(Dataset records)
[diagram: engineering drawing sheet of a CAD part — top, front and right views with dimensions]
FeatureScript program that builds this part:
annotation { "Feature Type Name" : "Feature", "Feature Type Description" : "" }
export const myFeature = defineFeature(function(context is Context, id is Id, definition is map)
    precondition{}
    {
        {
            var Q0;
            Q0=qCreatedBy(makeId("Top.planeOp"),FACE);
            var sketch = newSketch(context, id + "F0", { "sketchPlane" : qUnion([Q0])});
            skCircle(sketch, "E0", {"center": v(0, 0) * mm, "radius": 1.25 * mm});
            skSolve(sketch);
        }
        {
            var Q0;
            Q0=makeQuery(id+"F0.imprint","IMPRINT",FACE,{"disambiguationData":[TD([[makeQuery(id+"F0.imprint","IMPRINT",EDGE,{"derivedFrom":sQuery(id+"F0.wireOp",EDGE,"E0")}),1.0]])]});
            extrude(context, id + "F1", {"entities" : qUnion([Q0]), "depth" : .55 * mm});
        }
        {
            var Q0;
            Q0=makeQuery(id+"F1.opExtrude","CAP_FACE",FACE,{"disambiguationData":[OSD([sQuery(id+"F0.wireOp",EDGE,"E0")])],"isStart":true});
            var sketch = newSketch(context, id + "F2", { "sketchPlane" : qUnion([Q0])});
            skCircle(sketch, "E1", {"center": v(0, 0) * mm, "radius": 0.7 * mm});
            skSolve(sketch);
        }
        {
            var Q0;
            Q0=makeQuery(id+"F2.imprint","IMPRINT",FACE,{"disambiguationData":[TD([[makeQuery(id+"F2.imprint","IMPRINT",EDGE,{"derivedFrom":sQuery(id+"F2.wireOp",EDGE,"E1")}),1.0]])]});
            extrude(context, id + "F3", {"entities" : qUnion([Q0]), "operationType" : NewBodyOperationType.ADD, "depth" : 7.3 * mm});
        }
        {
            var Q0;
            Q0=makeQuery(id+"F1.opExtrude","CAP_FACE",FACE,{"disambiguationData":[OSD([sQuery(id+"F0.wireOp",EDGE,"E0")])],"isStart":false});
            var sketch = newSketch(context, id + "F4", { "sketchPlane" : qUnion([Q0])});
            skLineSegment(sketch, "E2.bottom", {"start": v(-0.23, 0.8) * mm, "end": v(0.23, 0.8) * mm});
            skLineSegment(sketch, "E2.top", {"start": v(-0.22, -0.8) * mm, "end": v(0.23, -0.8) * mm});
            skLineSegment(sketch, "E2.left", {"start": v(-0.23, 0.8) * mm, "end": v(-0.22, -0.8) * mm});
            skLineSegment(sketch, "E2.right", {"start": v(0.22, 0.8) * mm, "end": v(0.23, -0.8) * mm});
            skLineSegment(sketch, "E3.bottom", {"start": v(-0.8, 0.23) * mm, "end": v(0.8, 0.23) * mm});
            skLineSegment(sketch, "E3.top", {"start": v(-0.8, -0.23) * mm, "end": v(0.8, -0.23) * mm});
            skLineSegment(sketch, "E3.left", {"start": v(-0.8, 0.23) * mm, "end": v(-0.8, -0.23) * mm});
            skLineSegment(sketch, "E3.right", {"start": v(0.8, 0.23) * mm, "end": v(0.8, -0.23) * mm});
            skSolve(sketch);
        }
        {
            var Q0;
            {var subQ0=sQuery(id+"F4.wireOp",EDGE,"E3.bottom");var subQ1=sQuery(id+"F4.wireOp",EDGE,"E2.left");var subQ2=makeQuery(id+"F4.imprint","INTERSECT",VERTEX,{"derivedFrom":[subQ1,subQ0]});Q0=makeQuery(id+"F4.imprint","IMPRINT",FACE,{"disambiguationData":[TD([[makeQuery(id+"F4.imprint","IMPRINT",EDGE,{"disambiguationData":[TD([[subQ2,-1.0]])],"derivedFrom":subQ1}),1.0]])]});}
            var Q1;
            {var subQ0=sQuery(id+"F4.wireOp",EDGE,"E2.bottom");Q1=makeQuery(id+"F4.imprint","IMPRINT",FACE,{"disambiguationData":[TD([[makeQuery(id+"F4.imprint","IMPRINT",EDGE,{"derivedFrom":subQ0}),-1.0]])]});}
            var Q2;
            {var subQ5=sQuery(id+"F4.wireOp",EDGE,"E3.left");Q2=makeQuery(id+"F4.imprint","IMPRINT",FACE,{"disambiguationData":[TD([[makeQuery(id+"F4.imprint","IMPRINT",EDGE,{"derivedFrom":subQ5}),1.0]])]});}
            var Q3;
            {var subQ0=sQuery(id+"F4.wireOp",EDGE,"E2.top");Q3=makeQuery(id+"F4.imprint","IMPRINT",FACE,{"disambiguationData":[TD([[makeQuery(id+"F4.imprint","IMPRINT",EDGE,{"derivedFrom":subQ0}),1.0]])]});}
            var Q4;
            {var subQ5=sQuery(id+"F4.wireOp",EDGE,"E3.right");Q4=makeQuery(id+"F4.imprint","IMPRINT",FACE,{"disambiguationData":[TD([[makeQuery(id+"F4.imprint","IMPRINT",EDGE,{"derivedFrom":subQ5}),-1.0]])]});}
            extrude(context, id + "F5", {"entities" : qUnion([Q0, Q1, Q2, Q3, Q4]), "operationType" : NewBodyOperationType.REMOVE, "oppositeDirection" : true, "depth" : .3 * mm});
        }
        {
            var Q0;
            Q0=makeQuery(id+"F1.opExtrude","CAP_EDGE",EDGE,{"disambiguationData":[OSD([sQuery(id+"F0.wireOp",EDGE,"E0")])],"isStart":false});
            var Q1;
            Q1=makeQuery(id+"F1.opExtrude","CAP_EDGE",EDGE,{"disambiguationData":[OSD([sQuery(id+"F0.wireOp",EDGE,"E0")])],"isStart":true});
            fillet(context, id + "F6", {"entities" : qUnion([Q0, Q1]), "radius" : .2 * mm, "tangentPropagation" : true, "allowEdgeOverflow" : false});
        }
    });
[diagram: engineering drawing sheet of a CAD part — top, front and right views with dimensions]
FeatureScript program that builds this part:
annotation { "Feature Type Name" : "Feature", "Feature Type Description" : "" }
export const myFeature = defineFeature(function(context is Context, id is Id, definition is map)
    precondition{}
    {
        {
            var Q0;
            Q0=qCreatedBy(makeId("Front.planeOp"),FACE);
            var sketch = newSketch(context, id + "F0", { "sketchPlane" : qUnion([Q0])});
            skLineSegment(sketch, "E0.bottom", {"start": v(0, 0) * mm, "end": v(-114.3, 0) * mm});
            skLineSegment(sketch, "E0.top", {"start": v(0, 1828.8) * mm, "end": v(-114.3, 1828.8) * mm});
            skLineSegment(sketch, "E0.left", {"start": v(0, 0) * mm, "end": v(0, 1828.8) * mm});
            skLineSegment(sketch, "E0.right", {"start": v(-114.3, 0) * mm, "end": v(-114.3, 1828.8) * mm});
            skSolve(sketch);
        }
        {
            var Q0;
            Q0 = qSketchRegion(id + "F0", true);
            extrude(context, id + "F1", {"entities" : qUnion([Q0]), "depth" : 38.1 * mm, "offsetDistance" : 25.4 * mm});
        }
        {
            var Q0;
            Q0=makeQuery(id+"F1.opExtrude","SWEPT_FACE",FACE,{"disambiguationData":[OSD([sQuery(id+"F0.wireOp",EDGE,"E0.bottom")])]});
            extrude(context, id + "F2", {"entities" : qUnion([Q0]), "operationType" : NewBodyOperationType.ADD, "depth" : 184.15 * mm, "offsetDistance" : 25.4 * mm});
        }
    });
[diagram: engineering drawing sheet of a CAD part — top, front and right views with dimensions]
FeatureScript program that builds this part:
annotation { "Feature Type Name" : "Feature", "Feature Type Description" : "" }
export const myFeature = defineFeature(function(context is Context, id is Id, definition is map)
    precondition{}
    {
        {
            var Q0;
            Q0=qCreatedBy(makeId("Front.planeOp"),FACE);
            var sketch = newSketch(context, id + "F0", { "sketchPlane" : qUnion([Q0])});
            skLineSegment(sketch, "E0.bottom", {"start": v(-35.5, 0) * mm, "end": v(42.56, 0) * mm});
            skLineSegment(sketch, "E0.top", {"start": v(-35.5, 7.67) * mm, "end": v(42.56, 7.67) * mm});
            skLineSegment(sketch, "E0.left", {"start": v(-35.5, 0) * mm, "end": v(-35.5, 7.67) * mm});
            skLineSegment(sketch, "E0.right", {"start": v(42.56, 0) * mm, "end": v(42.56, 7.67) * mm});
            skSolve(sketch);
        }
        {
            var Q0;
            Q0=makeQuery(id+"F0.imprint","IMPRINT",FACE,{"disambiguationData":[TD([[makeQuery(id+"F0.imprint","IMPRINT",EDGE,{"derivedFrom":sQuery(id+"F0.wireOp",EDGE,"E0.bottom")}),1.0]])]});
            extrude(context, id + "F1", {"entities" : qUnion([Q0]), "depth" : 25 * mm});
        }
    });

▶ _Exercise requirements_: Copy out each line of the data above that contains the string "skCircle".

▶ _Final result_:
            skCircle(sketch, "E0", {"center": v(0, 0) * mm, "radius": 1.25 * mm});
            skCircle(sketch, "E1", {"center": v(0, 0) * mm, "radius": 0.7 * mm});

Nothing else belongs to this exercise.